Examples of how Education for Sustainability can be undertaken within each of the essential learning areas are outlined in the section on Enviromental Education and the New Zealand Curriculum Statements. While these learning areas each have an individual identity, they are also interrelated. In planning Education for Sustainability programmes, schools and teachers need to understand and make use of the connections between the learning areas.

Essential skills

All students are required to develop the essential skills across the whole curriculum throughout the years of schooling. The skills are:

  • communication skills
  • numeracy skills
  • information skills
  • problem-solving skills
  • self-management and competitive skills
  • social and co-operative skills
  • physical skills
  • work and study skills

The essential skills cannot be learned in isolation but need to be developed through the essential learning areas and in different contexts across the curriculum. Education for Sustainability is one context in which the essential skills can be developed. Examples of how this might be done can be found in Cross-curricular Themes.

Attitudes and values

The school curriculum, through its practices and procedures, will reinforce the commonly held values of individual and collective responsibility which underpin New Zealand's democratic society. These values include honesty, reliability, respect for others, respect for the law, tolerance (rangimārie), fairness, caring or compassion (aroha), non-sexism, and non-racism.

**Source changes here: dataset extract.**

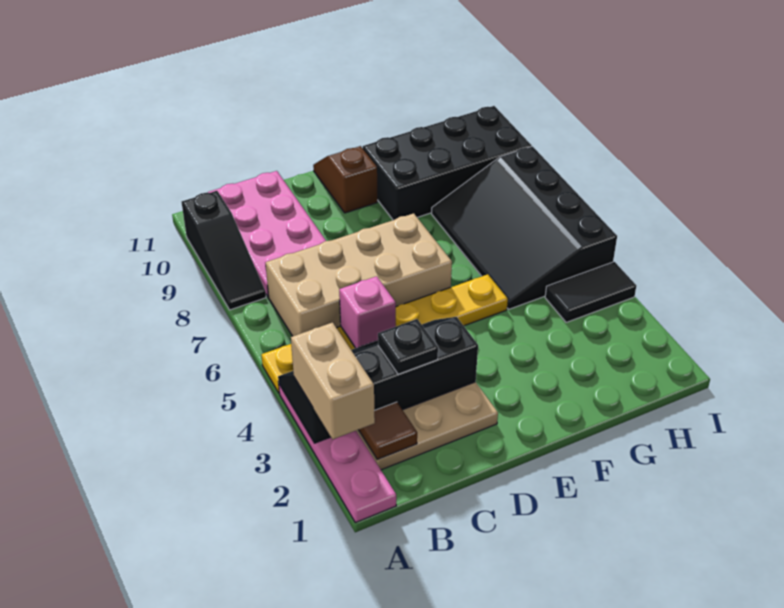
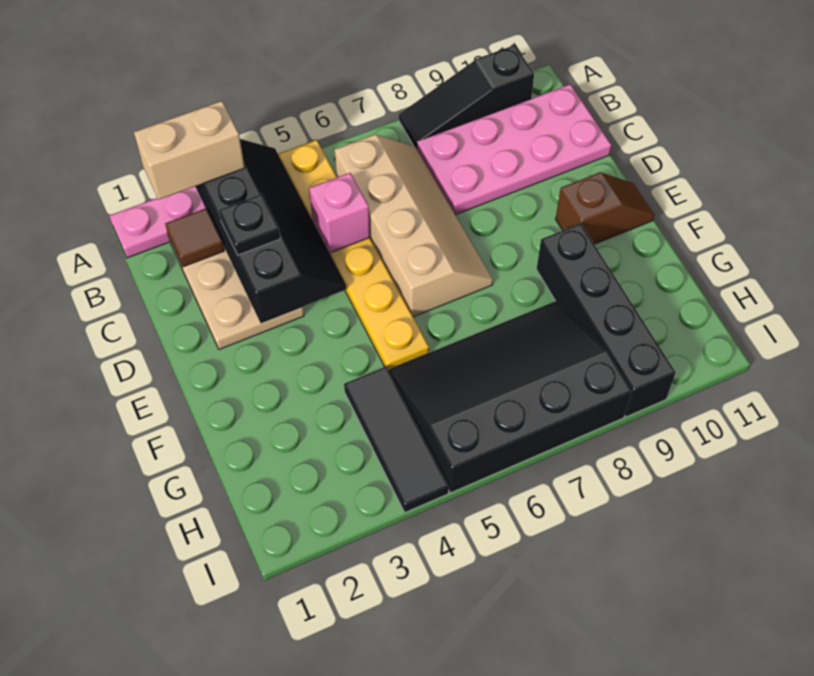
tan 2x4 brick [266,214,452,336] -> tan 2x4 slope [335,135,493,317]
black 2x4 brick [363,106,532,220] -> black 1x4 brick [537,224,676,417]
black 1x2 tile [545,262,636,322] -> black 1x3 tile [344,367,449,512]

The New Zealand Curriculum Framework, page 21

The framework requires students to examine the context and implications of their own values, the values of others, and the values on which our social structures are based. Education for Sustainability provides a relevant context for identifying, exploring, and developing values and attitudes that can ensure students' active participation in maintaining and improving the quality of the local, national, and global environment.